- _Your assignment_
Retype every line of text in the entries verbatim, leaving out the pictures.

**** Data supplied

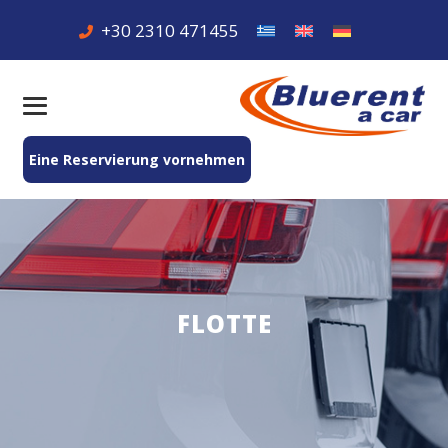
+30 2310 471455
Eine Reservierung vornehmen
FLOTTE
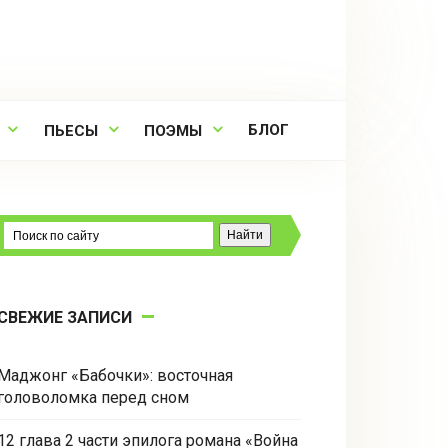
БЛОГ
ПЬЕСЫ
ПОЭМЫ
СВЕЖИЕ ЗАПИСИ
Маджонг «Бабочки»: восточная
головоломка перед сном
12 глава 2 части эпилога романа «Война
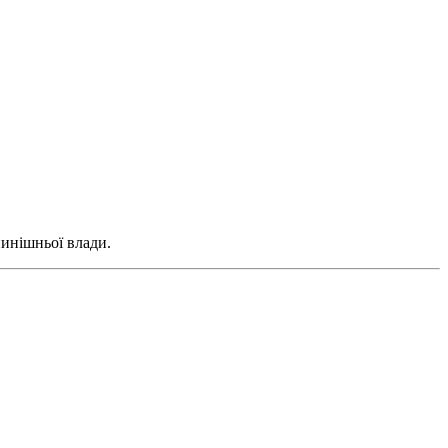
нинішньої влади.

********

- _Exercise solution_
+30 2310 471455
Eine Reservierung vornehmen
FLOTTE
БЛОГ
ПЬЕСЫ
ПОЭМЫ
СВЕЖИЕ ЗАПИСИ
Маджонг «Бабочки»: восточная
головоломка перед сном
12 глава 2 части эпилога романа «Война
нинішньої влади.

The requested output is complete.